Índice de referência do mercado acionário brasileiro, o Ibovespa recuou 0,28%, a 142.200,02 pontos, após marcar 141.445,76 na mínima e 143.190,59 na máxima. O volume financeiro somou R$20,9 bilhões em pregão na véspera de vencimento de opções sobre ações na B3.

A bolsa paulista manteve nesta sessão a dinâmica de correção que tem marcado outubro, após o Ibovespa acumular até o final de setembro uma valorização de cerca de 22% em 2025. Em outubro, o índice contabiliza uma perda de 2,76%.

De acordo com o diretor de investimentos da Reach Capital, Ricardo Campos, há também uma percepção de piora do cenário fiscal e preocupações com políticas populistas no Brasil, que têm corroborado o ajuste, diante da ausência de novos catalisadores para as ações brasileiras.

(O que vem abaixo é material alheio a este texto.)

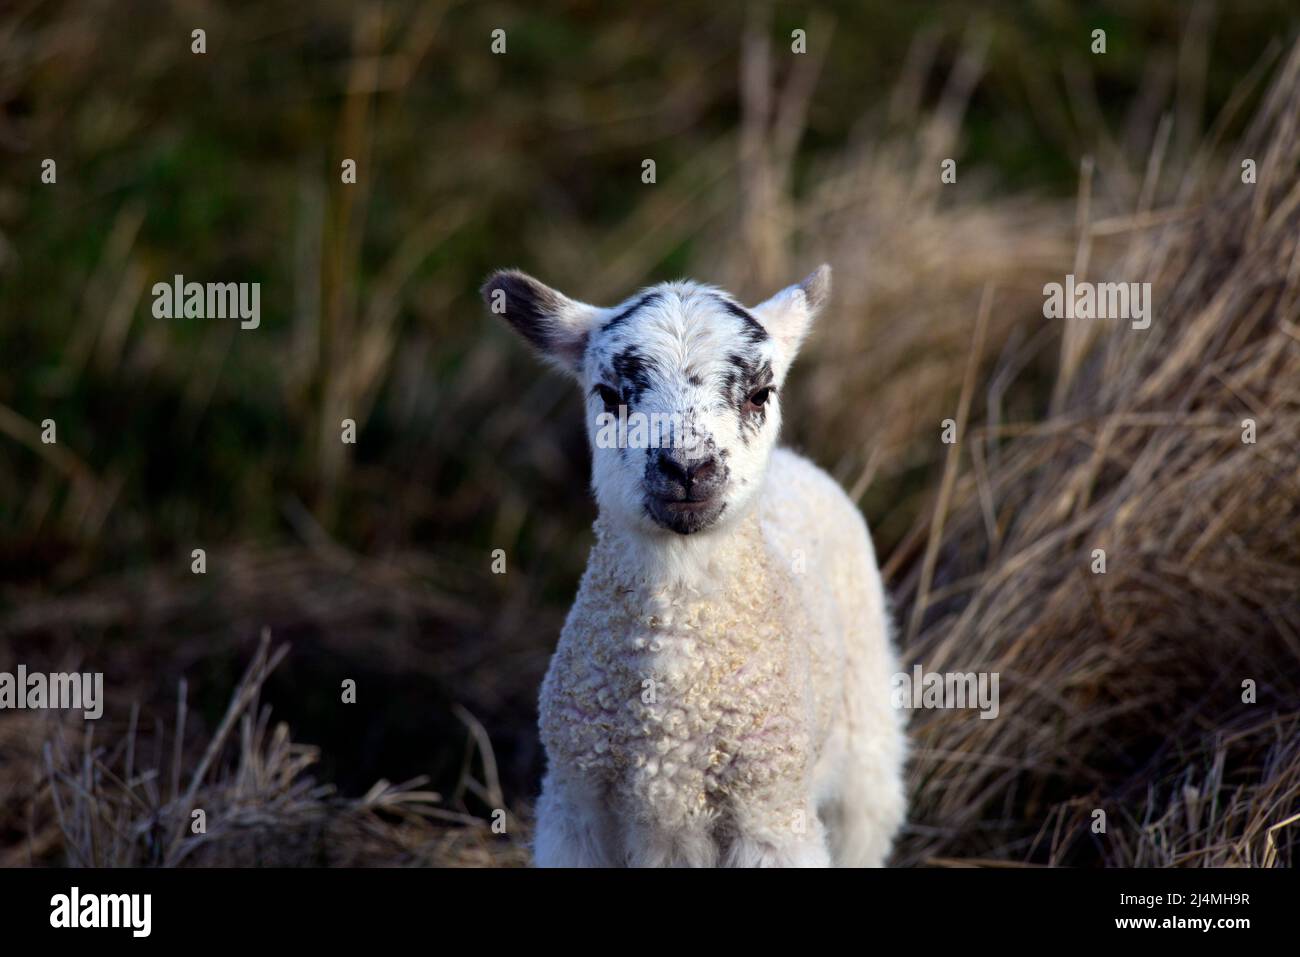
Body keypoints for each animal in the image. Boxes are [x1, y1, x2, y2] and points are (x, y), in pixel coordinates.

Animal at [483, 263, 909, 868]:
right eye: (608, 394)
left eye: (760, 392)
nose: (687, 467)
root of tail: (794, 460)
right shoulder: (574, 808)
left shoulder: (772, 811)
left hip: (865, 743)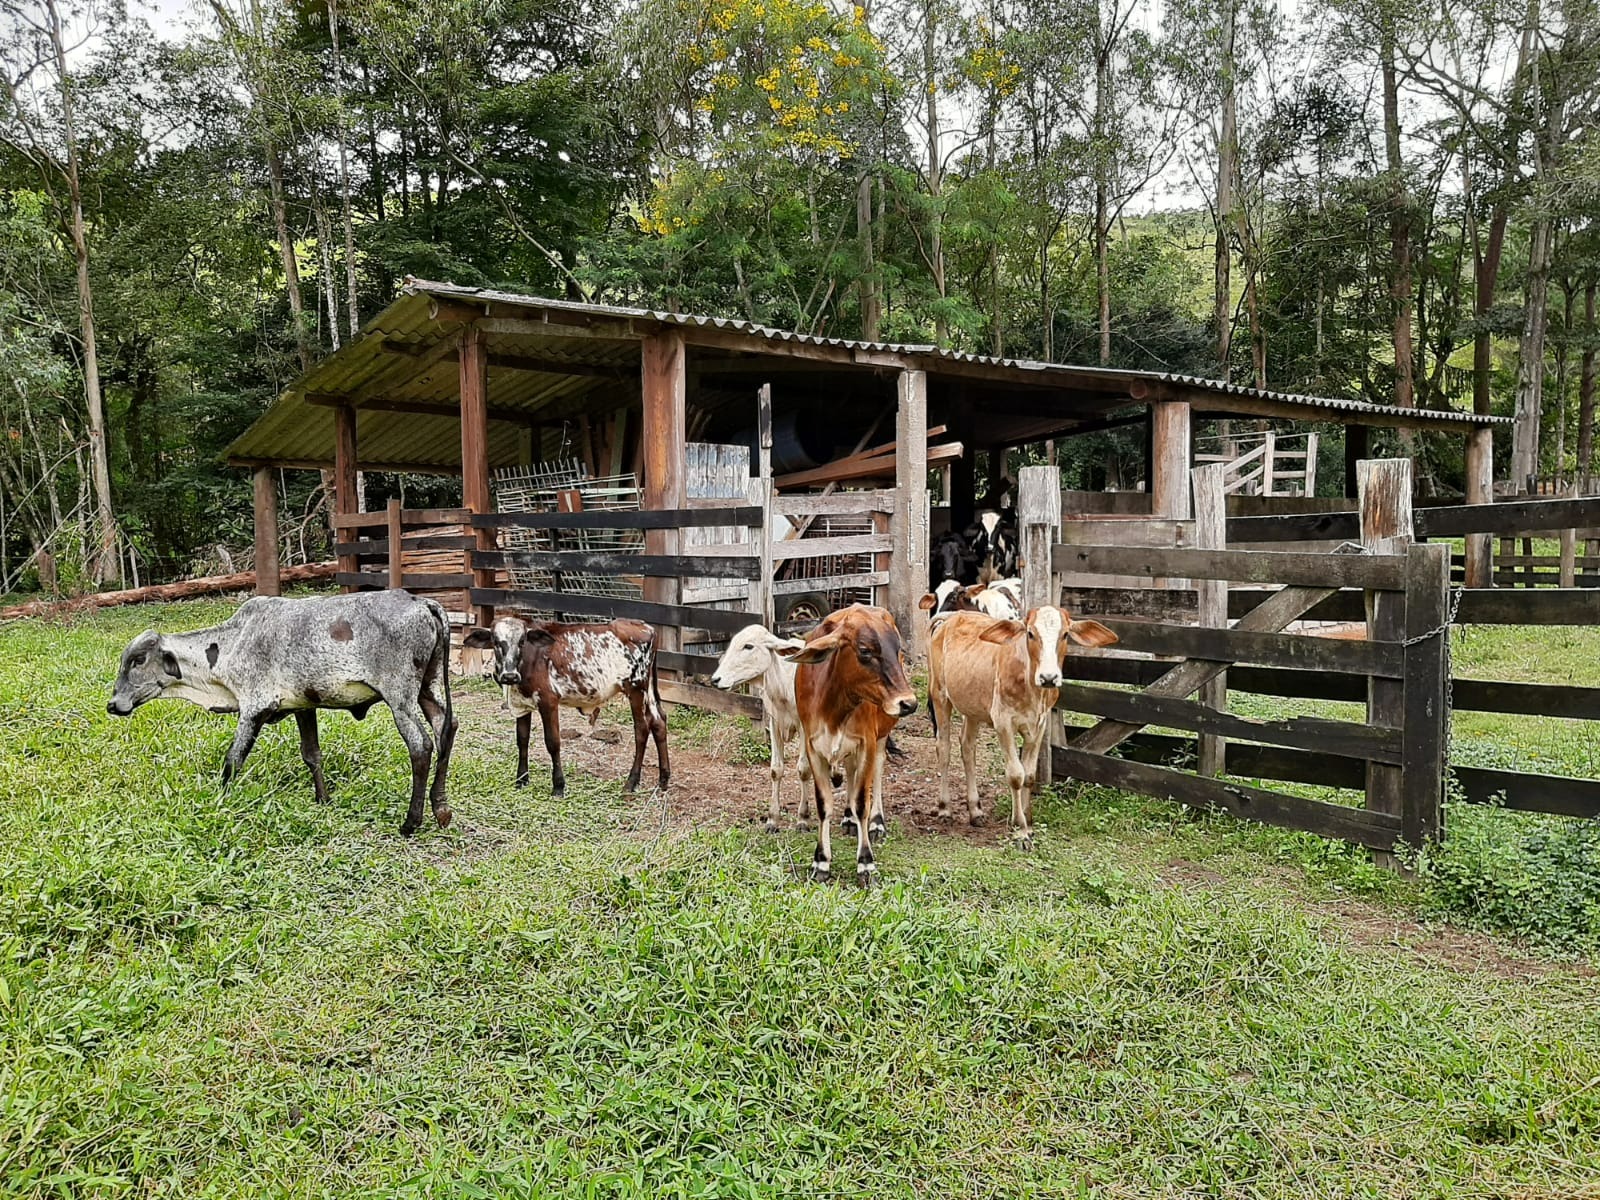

Em paralelo, acrescentou, no exterior, as relações comerciais entre Estados Unidos e China voltaram a trazer apreensão, com nova troca de ameaças, enquanto o “shutdown” norte-americano tem dificultado a análise sobre aquela economia, uma vez que vários dados estão com divulgação suspensa.

Nesta quinta-feira, Wall Street abriu com viés positivo, embalado pela temporada de balanços, mas o sinal virou em meio a preocupações com sinais de fraquezas de bancos regionais. O S&P 500 encerrou o dia com queda de 0,63%, o que corroborou o fechamento negativo na bolsa paulista.